═════ Given data
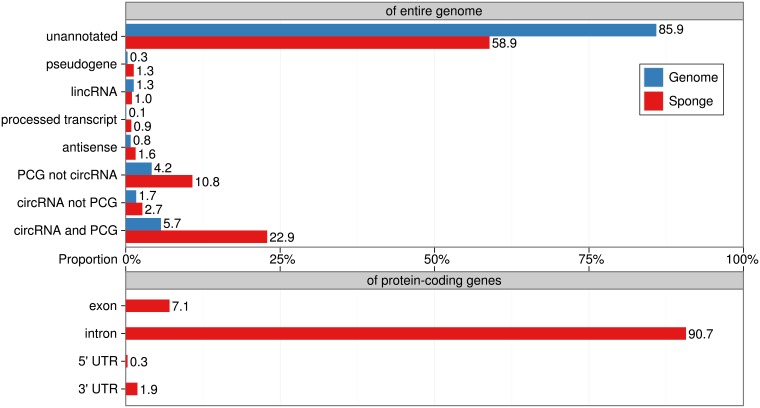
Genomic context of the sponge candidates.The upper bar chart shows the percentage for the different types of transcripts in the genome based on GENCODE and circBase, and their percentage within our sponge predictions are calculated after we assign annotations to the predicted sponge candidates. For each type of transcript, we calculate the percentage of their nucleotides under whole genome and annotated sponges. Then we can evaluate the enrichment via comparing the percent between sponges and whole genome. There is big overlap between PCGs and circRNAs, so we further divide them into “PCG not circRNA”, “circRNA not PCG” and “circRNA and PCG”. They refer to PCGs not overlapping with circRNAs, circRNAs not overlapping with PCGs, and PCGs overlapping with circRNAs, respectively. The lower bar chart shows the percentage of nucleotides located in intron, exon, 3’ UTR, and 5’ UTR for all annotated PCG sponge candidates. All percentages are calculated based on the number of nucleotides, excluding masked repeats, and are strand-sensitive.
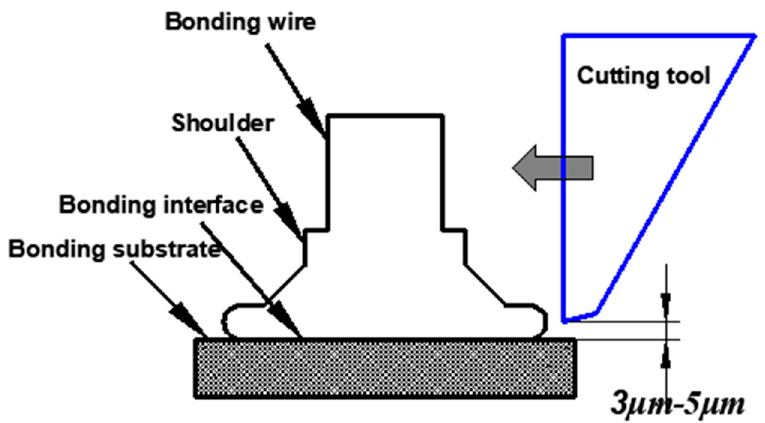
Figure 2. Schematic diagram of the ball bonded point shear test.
══════════
═════ Given data
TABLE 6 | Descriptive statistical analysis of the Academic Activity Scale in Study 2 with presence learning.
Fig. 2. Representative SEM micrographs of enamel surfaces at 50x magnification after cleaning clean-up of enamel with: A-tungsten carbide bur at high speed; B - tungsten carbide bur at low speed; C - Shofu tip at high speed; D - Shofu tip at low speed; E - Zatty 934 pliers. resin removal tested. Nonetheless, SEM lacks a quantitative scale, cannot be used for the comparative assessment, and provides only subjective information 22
══════════
Only one stretch of the data above is needed. Restate it word for word, from the line containing "TABLE 6 | Descriptive" through the line containing "Fig. 2. Representative", both ends included.

- **Answer area**
TABLE 6 | Descriptive statistical analysis of the Academic Activity Scale in Study 2 with presence learning.
Fig. 2. Representative SEM micrographs of enamel surfaces at 50x magnification after cleaning clean-up of enamel with: A-tungsten carbide bur at high speed; B - tungsten carbide bur at low speed; C - Shofu tip at high speed; D - Shofu tip at low speed; E - Zatty 934 pliers. resin removal tested. Nonetheless, SEM lacks a quantitative scale, cannot be used for the comparative assessment, and provides only subjective information 22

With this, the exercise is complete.